Pese a algunos cambios, el nuevo régimen de comunidad de bienes sigue caracterizándose por la distinción entre bienes propios y bienes gananciales. Sobre los bienes propios de cada cónyuge, el otro cónyuge no tendrá ningún derecho al momento de la liquidación de la sociedad conyugal. Por otro lado, los bienes gananciales deberán ser compartidos porque se presume la colaboración afectiva y material que hicieron posible su adquisición. Cada uno de los cónyuges responde frente a sus acreedores con todos sus bienes propios y los gananciales por él adquiridos. Por los gastos de conservación y reparación de los bienes gananciales responde también el cónyuge que no contrajo la deuda, pero sólo con sus bienes gananciales.


El artículo 464 del nuevo Código enumera los bienes propios. Son bienes propios, entre otros, aquellos sobre los cuales cada uno de los cónyuges tiene la propiedad o la posesión en el momento de celebrarse el matrimonio. También son propios, los bienes que los cónyuges adquieren después de casados por herencia, legado o donación, aunque sea conjuntamente por ambos, que se reputarán propios por mitades iguales. De aquí surge la importancia de especificar en la convención matrimonial qué bienes aporta cada cónyuge a la vida en común.


Como regla general, todos los bienes que no sean propios serán gananciales. El artículo 465 del CCC establece cuáles son los bienes gananciales, entre los que se incluye a los bienes adquiridos por juegos de azar, a los frutos civiles de la profesión de cada esposo y a los adquiridos luego del matrimonio cuyo derecho haya sido con anterioridad al divorcio.


Cada cónyuge tendrá la libre administración y disposición de los bienes propios. En cambio, la administración y disposición de los bienes gananciales corresponderá a quien los haya adquirido. Como excepción, será necesario el asentimiento del otro cónyuge para enajenar o gravar los bienes gananciales registrables, las acciones, las particiones en sociedades, los establecimientos comerciales.


La principal novedad del nuevo Código es el régimen de separación de bienes. Mediante este régimen, los cónyuges conservan la libre administración y disposición de sus bienes personales, y cada uno de ellos responde por las deudas por él contraídas, con excepción de aquellas contraídas por uno de los cónyuges para solventar las necesidades ordinarias del hogar o el sostenimiento y la educación de los hijos (art. 461). Sólo en estos casos los cónyuges responden solidariamente, al igual que en el régimen de comunidad de bienes. El régimen termina con la disolución del matrimonio o por pedido expreso de cambio de régimen.
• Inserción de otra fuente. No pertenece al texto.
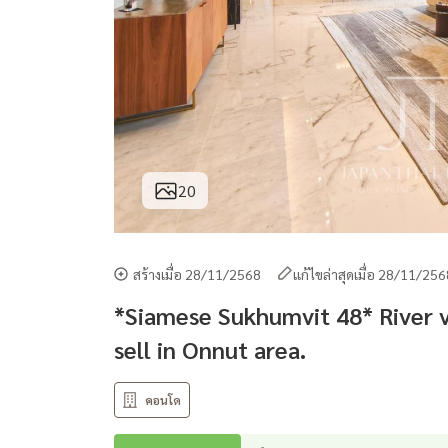
20
สร้างเมื่อ 28/11/2568
แก้ไขล่าสุดเมื่อ 28/11/25
*Siamese Sukhumvit 48* River 
sell in Onnut area.
คอนโด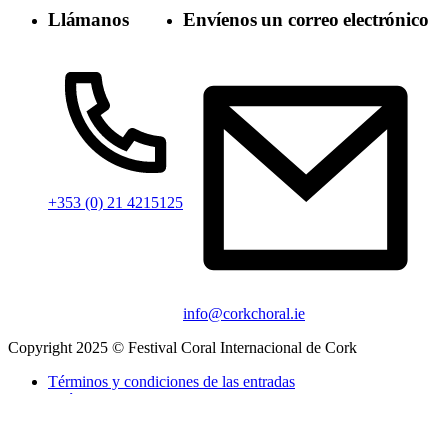
Llámanos
Envíenos un correo electrónico
+353 (0) 21 4215125
info@corkchoral.ie
Copyright 2025 © Festival Coral Internacional de Cork
Términos y condiciones de las entradas
política de privacidad
Política de cookies
Declaración de accesibilidad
Disuelto el matrimonio, los bienes indivisos que podrían llegar a generar algún conflicto de derechos se dividirán en la forma que el mismo código prevé para las herencias.
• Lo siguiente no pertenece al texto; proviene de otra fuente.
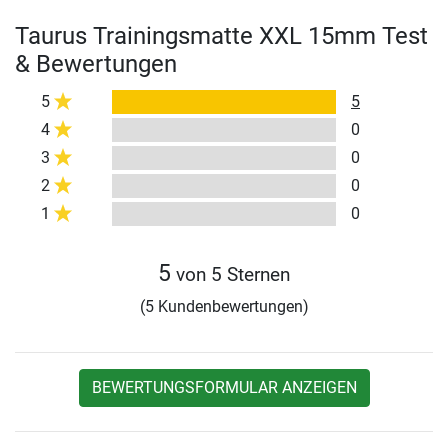
Taurus Trainingsmatte XXL 15mm Test
& Bewertungen
5
5
4
0
3
0
2
0
1
0
5
von 5 Sternen
(5 Kundenbewertungen)
BEWERTUNGSFORMULAR ANZEIGEN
Sin perjuicio de las diferencias que existen entre ambos regímenes, existen varias disposiciones en común, tales como: el deber de contribución y sostenimiento entre los cónyuges, del hogar y de los hijos comunes, la necesidad del asentimiento del cónyuge para disponer sobre los derechos relacionados a la vivienda familiar, los mandatos entre los cónyuges para representarse mutuamente, y la representación judicial cuando uno de los cónyuges está ausente o impedido de expresar su voluntad.


Además, cabe mencionar que tanto el cese del régimen de comunidad de bienes, como el de separación de bienes, se producirá por la disolución del matrimonio, o bien por la modificación del régimen convenido entre los cónyuges.